But again by Providence, there have also been splendid things happening at work (computer development) making my day job very fulfilling on a personal level and I had the pleasure of meeting some wonderful musicians, making new musical projects a real possibility to be explored. So "real life" has just been so active that no time was left for blogging.

My first concerto, at the age of 52!

When the Kanata Symphony Orchestra's Artistic Director (Yves Lacoursière)  offered me the opportunity to play a concerto, I made 3 suggestions:

  1. Bach concerto in A for oboe d'amore and strings
  2. Cimarosa concerto in C minor for oboe and strings
  3. Marcello concerto in D for oboe and strings

Marcello is the best known in these parts, and both the Artistic Director and the Concert Master (Anna Klochkova) decided it would give the strings the best combination of challenge and fun, therefore the choice was clear. But it turns out, in my opinion, the Marcello is the most difficult of the 3, mostly because of ornamentations.

Deciding on ornamentations.

I could be criticized for caring more about flashy ornaments than doing a really good job with intended style. But this concerto is very repetitive: the same motifs come back over and over again with very minor differences. So  it seems to me that, even in the fast movements, ornamentation is implicitly requested by the composition itself.

My choice of ornaments may not be proper baroque in style, but then I don't play a period instrument! I started by listening to all my favourite performances (Albrecht Mayer, Antonio Masmano, Fabien Thouand and others) and used that as inspiration: not to imitate them, but to absorb the playful and joyous attitude they exude when playing. From that, it was a matter of deciding what my fingers can actually DO and where my brain doesn't get mixed up.

Difficulty: all mental!

It's really strange how you can practice for hours and days and weeks: everything seems to be going just fine! All the phrases fall neatly in place, the fingers behave perferctly, a great sense of confidence arises. Then, out of nowhere, I start practicing with the computer playing the orchestra part, and it all falls to pieces!

*Data excerpt:*

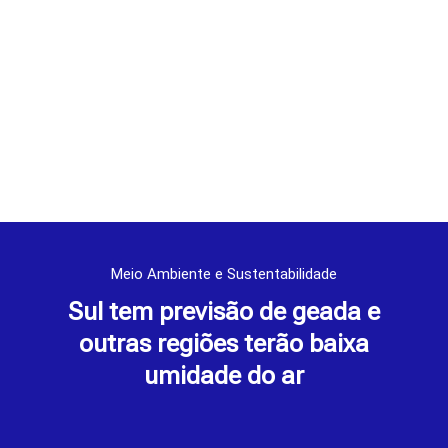
Meio Ambiente e Sustentabilidade
Sul tem previsão de geada e
outras regiões terão baixa
umidade do ar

*Work instructions:*
a: In the post about the Marcello concerto, what does the writer say is the main reason the Marcello is the hardest of the three concertos?
b: Extend the post about the Marcello concerto by writing what comes next after its final sentence.
You can leave the listing aside.

*Per-task outputs:*
a: Mostly the ornamentations.

b:
Learning the technique and mastering the phrasing is only the beginning. I found that the real difficulty in music is not the technique or even the instrument (reeds!), the real difficulty is THE MIND! 

In fact, all the tripping and messing-up that happens when you start practicing with a metronome (but then you master it) might happen again, when you start with a computer orchestra (and master that too) AND YET AGAIN when you finally start rehearsing with the orchestra! The real trick is not the ability of the fingers and the breath, but truly to calm the wandering mind that disconnects the body from the breath. 

At the concert, my fingers acted differently than during rehearsals. Usually, they are very hard on the pads, but now they pressed lightly, I could hardly close the pads or just stay on the note!

Big KUDOS to the KSO:

When I joined in 2018, the string section had a very hard time playing in tune or sounding like a proper section. They improved wonderfully up to the Covid lockdowns, but still sounded like a "community orchestra". During the lockdowns, as soon as restrictions allowed playing with masks, they started rehearsing when most other small orchestras remained closed: this attracted students and excellent string players from other orchestras. This was excellent, because the KSO already needed more string players, so the level really increased to the point where --- well, they may not be I Solisti Veneti, but I think this recording shows they actually sound like a real string orchestra.